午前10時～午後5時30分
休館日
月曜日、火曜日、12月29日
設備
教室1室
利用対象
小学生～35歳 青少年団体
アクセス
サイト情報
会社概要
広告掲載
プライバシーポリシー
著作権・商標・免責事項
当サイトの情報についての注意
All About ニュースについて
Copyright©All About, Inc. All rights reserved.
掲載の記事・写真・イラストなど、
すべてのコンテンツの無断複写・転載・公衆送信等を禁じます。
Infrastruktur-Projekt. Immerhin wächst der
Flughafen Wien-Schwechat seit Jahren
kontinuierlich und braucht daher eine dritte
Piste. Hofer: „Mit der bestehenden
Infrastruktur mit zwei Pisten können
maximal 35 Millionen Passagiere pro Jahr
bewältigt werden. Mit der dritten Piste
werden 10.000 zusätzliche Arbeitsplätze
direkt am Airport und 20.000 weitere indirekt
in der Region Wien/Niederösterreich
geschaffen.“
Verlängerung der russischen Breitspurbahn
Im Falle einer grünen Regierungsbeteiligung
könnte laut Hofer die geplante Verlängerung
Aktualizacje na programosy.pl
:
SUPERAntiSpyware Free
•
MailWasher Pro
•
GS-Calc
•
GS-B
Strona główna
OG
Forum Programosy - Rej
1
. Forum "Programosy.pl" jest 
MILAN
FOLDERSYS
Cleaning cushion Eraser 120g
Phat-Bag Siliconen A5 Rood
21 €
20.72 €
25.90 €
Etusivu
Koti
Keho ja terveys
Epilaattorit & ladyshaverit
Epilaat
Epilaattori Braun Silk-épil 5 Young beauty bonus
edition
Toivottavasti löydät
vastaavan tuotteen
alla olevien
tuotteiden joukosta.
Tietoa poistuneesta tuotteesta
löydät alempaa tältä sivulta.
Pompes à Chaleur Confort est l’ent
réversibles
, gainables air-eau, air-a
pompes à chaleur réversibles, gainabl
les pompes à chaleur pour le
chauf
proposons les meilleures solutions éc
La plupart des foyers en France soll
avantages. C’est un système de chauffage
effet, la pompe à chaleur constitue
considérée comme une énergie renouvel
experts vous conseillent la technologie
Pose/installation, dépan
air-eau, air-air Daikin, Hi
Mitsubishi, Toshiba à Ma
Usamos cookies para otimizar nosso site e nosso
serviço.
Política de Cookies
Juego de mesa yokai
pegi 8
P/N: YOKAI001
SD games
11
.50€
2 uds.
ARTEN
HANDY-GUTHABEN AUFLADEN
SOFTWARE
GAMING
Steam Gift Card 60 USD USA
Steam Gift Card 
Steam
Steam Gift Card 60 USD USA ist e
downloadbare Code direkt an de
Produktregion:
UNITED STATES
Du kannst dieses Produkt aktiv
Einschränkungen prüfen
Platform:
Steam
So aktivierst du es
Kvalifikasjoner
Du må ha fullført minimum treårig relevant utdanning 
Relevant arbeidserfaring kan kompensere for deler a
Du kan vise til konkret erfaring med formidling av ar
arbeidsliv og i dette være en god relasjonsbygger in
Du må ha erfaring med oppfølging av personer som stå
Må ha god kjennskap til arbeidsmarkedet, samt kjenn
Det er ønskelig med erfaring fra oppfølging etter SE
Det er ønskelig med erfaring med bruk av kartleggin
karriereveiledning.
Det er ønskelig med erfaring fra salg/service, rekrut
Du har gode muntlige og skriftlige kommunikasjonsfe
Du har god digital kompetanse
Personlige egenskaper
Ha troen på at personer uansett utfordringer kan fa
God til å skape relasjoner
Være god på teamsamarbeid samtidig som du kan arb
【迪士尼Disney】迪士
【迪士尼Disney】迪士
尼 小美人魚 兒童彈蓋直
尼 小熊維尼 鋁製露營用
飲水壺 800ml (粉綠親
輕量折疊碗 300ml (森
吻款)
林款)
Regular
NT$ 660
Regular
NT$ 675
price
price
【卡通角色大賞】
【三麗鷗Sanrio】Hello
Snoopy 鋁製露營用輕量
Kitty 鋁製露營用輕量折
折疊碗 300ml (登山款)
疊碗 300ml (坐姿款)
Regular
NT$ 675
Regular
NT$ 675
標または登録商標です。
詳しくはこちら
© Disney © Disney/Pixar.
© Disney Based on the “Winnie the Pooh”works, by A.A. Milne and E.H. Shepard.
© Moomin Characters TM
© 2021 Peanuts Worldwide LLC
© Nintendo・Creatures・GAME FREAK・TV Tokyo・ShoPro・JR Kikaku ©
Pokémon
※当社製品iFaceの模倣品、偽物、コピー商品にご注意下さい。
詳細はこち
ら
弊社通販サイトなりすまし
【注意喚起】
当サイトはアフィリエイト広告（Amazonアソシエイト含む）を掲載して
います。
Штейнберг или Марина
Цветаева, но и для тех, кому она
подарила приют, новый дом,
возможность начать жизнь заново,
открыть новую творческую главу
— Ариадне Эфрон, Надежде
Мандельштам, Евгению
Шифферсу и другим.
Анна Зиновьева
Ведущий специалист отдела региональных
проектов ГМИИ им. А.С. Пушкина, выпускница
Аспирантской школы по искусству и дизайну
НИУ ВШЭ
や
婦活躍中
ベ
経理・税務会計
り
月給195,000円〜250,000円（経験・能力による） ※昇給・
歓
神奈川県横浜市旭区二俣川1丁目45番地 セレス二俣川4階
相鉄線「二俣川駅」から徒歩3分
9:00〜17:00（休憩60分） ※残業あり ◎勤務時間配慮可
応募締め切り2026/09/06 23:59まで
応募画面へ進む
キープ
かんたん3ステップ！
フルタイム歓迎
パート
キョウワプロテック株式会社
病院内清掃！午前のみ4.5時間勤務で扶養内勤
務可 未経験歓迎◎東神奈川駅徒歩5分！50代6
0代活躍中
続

#### INSTRUCTION
Repeat each entry above exactly as it appears.

#### TASK RESPONSE
午前10時～午後5時30分
休館日
月曜日、火曜日、12月29日
設備
教室1室
利用対象
小学生～35歳 青少年団体
アクセス
サイト情報
会社概要
広告掲載
プライバシーポリシー
著作権・商標・免責事項
当サイトの情報についての注意
All About ニュースについて
Copyright©All About, Inc. All rights reserved.
掲載の記事・写真・イラストなど、
すべてのコンテンツの無断複写・転載・公衆送信等を禁じます。
Infrastruktur-Projekt. Immerhin wächst der
Flughafen Wien-Schwechat seit Jahren
kontinuierlich und braucht daher eine dritte
Piste. Hofer: „Mit der bestehenden
Infrastruktur mit zwei Pisten können
maximal 35 Millionen Passagiere pro Jahr
bewältigt werden. Mit der dritten Piste
werden 10.000 zusätzliche Arbeitsplätze
direkt am Airport und 20.000 weitere indirekt
in der Region Wien/Niederösterreich
geschaffen.“
Verlängerung der russischen Breitspurbahn
Im Falle einer grünen Regierungsbeteiligung
könnte laut Hofer die geplante Verlängerung
Aktualizacje na programosy.pl
:
SUPERAntiSpyware Free
•
MailWasher Pro
•
GS-Calc
•
GS-B
Strona główna
OG
Forum Programosy - Rej
1
. Forum "Programosy.pl" jest 
MILAN
FOLDERSYS
Cleaning cushion Eraser 120g
Phat-Bag Siliconen A5 Rood
21 €
20.72 €
25.90 €
Etusivu
Koti
Keho ja terveys
Epilaattorit & ladyshaverit
Epilaat
Epilaattori Braun Silk-épil 5 Young beauty bonus
edition
Toivottavasti löydät
vastaavan tuotteen
alla olevien
tuotteiden joukosta.
Tietoa poistuneesta tuotteesta
löydät alempaa tältä sivulta.
Pompes à Chaleur Confort est l’ent
réversibles
, gainables air-eau, air-a
pompes à chaleur réversibles, gainabl
les pompes à chaleur pour le
chauf
proposons les meilleures solutions éc
La plupart des foyers en France soll
avantages. C’est un système de chauffage
effet, la pompe à chaleur constitue
considérée comme une énergie renouvel
experts vous conseillent la technologie
Pose/installation, dépan
air-eau, air-air Daikin, Hi
Mitsubishi, Toshiba à Ma
Usamos cookies para otimizar nosso site e nosso
serviço.
Política de Cookies
Juego de mesa yokai
pegi 8
P/N: YOKAI001
SD games
11
.50€
2 uds.
ARTEN
HANDY-GUTHABEN AUFLADEN
SOFTWARE
GAMING
Steam Gift Card 60 USD USA
Steam Gift Card 
Steam
Steam Gift Card 60 USD USA ist e
downloadbare Code direkt an de
Produktregion:
UNITED STATES
Du kannst dieses Produkt aktiv
Einschränkungen prüfen
Platform:
Steam
So aktivierst du es
Kvalifikasjoner
Du må ha fullført minimum treårig relevant utdanning 
Relevant arbeidserfaring kan kompensere for deler a
Du kan vise til konkret erfaring med formidling av ar
arbeidsliv og i dette være en god relasjonsbygger in
Du må ha erfaring med oppfølging av personer som stå
Må ha god kjennskap til arbeidsmarkedet, samt kjenn
Det er ønskelig med erfaring fra oppfølging etter SE
Det er ønskelig med erfaring med bruk av kartleggin
karriereveiledning.
Det er ønskelig med erfaring fra salg/service, rekrut
Du har gode muntlige og skriftlige kommunikasjonsfe
Du har god digital kompetanse
Personlige egenskaper
Ha troen på at personer uansett utfordringer kan fa
God til å skape relasjoner
Være god på teamsamarbeid samtidig som du kan arb
【迪士尼Disney】迪士
【迪士尼Disney】迪士
尼 小美人魚 兒童彈蓋直
尼 小熊維尼 鋁製露營用
飲水壺 800ml (粉綠親
輕量折疊碗 300ml (森
吻款)
林款)
Regular
NT$ 660
Regular
NT$ 675
price
price
【卡通角色大賞】
【三麗鷗Sanrio】Hello
Snoopy 鋁製露營用輕量
Kitty 鋁製露營用輕量折
折疊碗 300ml (登山款)
疊碗 300ml (坐姿款)
Regular
NT$ 675
Regular
NT$ 675
標または登録商標です。
詳しくはこちら
© Disney © Disney/Pixar.
© Disney Based on the “Winnie the Pooh”works, by A.A. Milne and E.H. Shepard.
© Moomin Characters TM
© 2021 Peanuts Worldwide LLC
© Nintendo・Creatures・GAME FREAK・TV Tokyo・ShoPro・JR Kikaku ©
Pokémon
※当社製品iFaceの模倣品、偽物、コピー商品にご注意下さい。
詳細はこち
ら
弊社通販サイトなりすまし
【注意喚起】
当サイトはアフィリエイト広告（Amazonアソシエイト含む）を掲載して
います。
Штейнберг или Марина
Цветаева, но и для тех, кому она
подарила приют, новый дом,
возможность начать жизнь заново,
открыть новую творческую главу
— Ариадне Эфрон, Надежде
Мандельштам, Евгению
Шифферсу и другим.
Анна Зиновьева
Ведущий специалист отдела региональных
проектов ГМИИ им. А.С. Пушкина, выпускница
Аспирантской школы по искусству и дизайну
НИУ ВШЭ
や
婦活躍中
ベ
経理・税務会計
り
月給195,000円〜250,000円（経験・能力による） ※昇給・
歓
神奈川県横浜市旭区二俣川1丁目45番地 セレス二俣川4階
相鉄線「二俣川駅」から徒歩3分
9:00〜17:00（休憩60分） ※残業あり ◎勤務時間配慮可
応募締め切り2026/09/06 23:59まで
応募画面へ進む
キープ
かんたん3ステップ！
フルタイム歓迎
パート
キョウワプロテック株式会社
病院内清掃！午前のみ4.5時間勤務で扶養内勤
務可 未経験歓迎◎東神奈川駅徒歩5分！50代6
0代活躍中
続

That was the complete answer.